• What you should do: Transcribe only the last portion of the material: exactly the lines from the one with "Lengths in metres" through the end, inclusive.
○ ○ ○ ○ ○ ○ ○
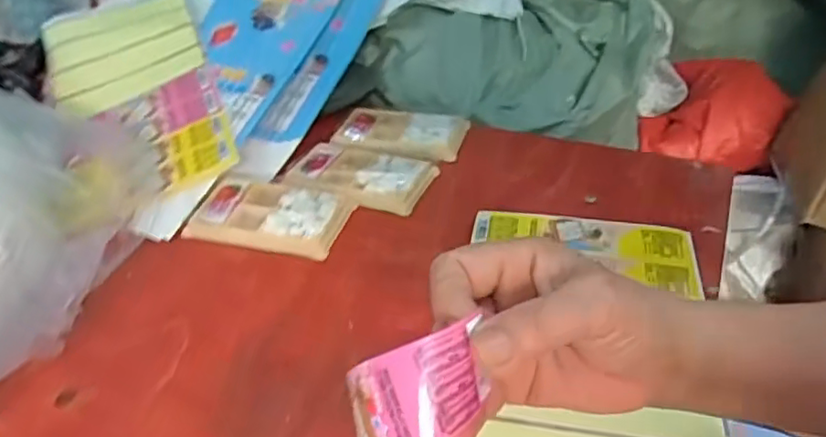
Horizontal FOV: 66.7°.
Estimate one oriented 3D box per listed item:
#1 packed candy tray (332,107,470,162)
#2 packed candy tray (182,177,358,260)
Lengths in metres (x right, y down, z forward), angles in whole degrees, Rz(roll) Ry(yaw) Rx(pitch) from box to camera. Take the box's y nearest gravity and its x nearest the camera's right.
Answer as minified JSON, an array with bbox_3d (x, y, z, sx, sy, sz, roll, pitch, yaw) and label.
[{"bbox_3d":[-0.014,-0.093,0.655,0.131,0.014,0.078,11,38,17],"label":"packed candy tray"},{"bbox_3d":[-0.125,-0.007,0.552,0.134,0.021,0.080,9,38,14],"label":"packed candy tray"}]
○ ○ ○ ○ ○ ○ ○
• Output:
Lengths in metres (x right, y down, z forward), angles in whole degrees, Rz(roll) Ry(yaw) Rx(pitch) from box to camera. Take the box's y nearest gravity and its x nearest the camera's right.
Answer as minified JSON, an array with bbox_3d (x, y, z, sx, sy, sz, roll, pitch, yaw) and label.
[{"bbox_3d":[-0.014,-0.093,0.655,0.131,0.014,0.078,11,38,17],"label":"packed candy tray"},{"bbox_3d":[-0.125,-0.007,0.552,0.134,0.021,0.080,9,38,14],"label":"packed candy tray"}]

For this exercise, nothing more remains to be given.